I want us to grow in our capacity to love – especially when it’s inconvenient.
“Teach us to realize the brevity of life, so that we may grow in wisdom.” Psalm 90:12 (NLT)
You have probably heard, or even experienced, that the older you get the faster time seems to pass by. This is so true. The bible says that our lives are like grass that grows up and then withers away (Ps 103:15-16; 1 Peter 1:24). In light of how long eternity is, spanning all of history and far into the future, our average lifespan of 70-80 years is but a blip on the timeline.
This is why this Psalm of Moses (who lived 120 years and still saw his life as brief) says that there is wisdom in recognizing this fact. When we understand the brevity of life, we focus in on what is important. We also eliminate the things that are not so important. We focus on our eternal home and growing, rather than our physical homes or physical treasures. Our eternal home will be filled with people who trust Jesus with their lives and have followed him. An eternal focus informs our choices for each day as well as our goals in life. Don’t get me wrong, this doesn’t mean that an eternal focus will mean a super-serious approach to life – part of relationship with God and others is simply enjoying each other’s company and sharing experiences and laughter. But it will mean focusing on relationships that will last for eternity and who we will bring with us….everything else stays here.
So how does the brevity of your life affect your choices today, this week, this month?
Lord, please teach us to number our days.
“You are the salt of the earth.” Matthew 5:13
Summertime means many things. For our family it means baseball, swimming, and cookouts. Our kids’ favorite side dish is corn on the cob. For us though, corn is not complete without salt, it makes dinner better. Some say salt makes everything better.
For our world, salt is one of the most widely used seasonings. Choose your favorite steak and one of the first seasonings of choice is salt. When used properly, it preserves, influences and distinguishes the best flavors and qualities of many foods.
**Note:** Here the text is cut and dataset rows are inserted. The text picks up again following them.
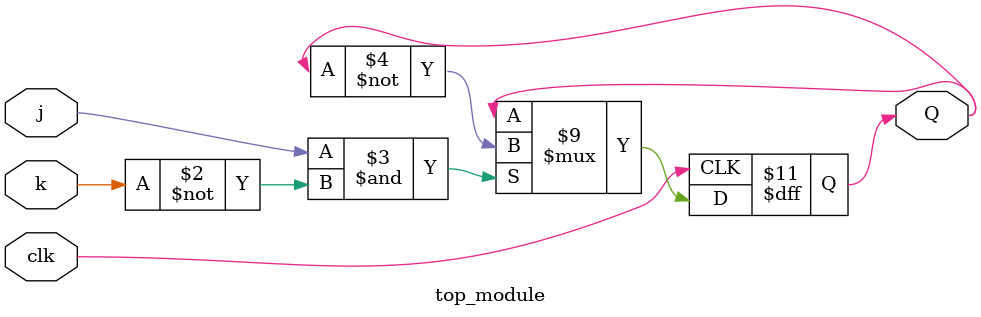
<source format=sv>
module top_module (
    input clk,
    input j,
    input k,
    output reg Q
);
    always @(posedge clk) begin
        if (j & ~k)
            Q <= ~Q;
        else if (~j & k)
            Q <= Q;
    end
endmodule

</source>
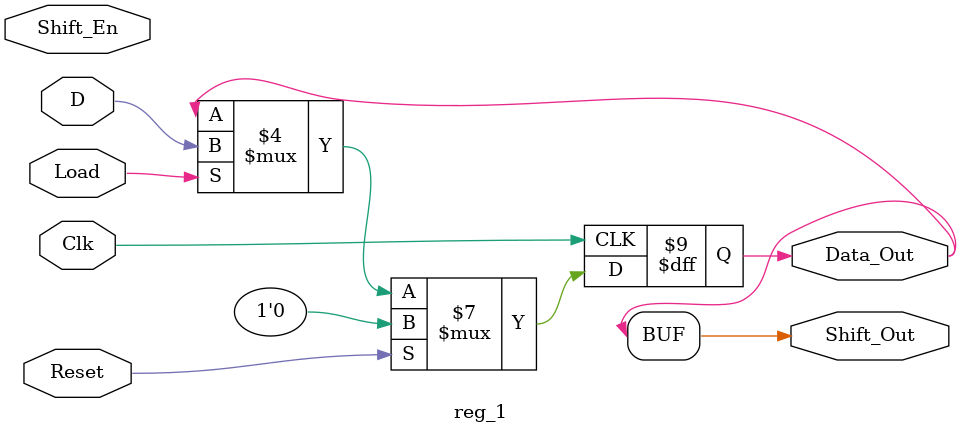
<source format=sv>
module reg_1 (input  logic Clk, Reset, Load, Shift_En,
              input  logic  D,
              output logic Shift_Out,
              output logic  Data_Out);

    always_ff @ (posedge Clk)
    begin
	 	 if (Reset) //notice, this is a sycnrhonous reset, which is recommended on the FPGA
			  Data_Out <= 0;//set the first value
		 else if (Load)
			  Data_Out <= D;
		 else if (Shift_En)
		 begin
			  Data_Out <= {Data_Out, Data_Out }; 
	    end
    end
	
    assign Shift_Out = Data_Out;

endmodule

</source>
Stott warns, “left alone, our world cannot stop itself from going bad.” This is true when Jesus spoke the words to his followers and it is true today. Our world desperately needs an influence that preserves, distinguishes, and redeems it. That influence is Jesus.
Author Larry Osborne says, “Without contact, there can be no impact.” If we are to be, “a fearless church of Christ-followers whose ridiculous love and dangerous witness are irresistible,” we must influence the world around us. The most powerful influence in our world today is a Christ-follower. How can you season the world around you?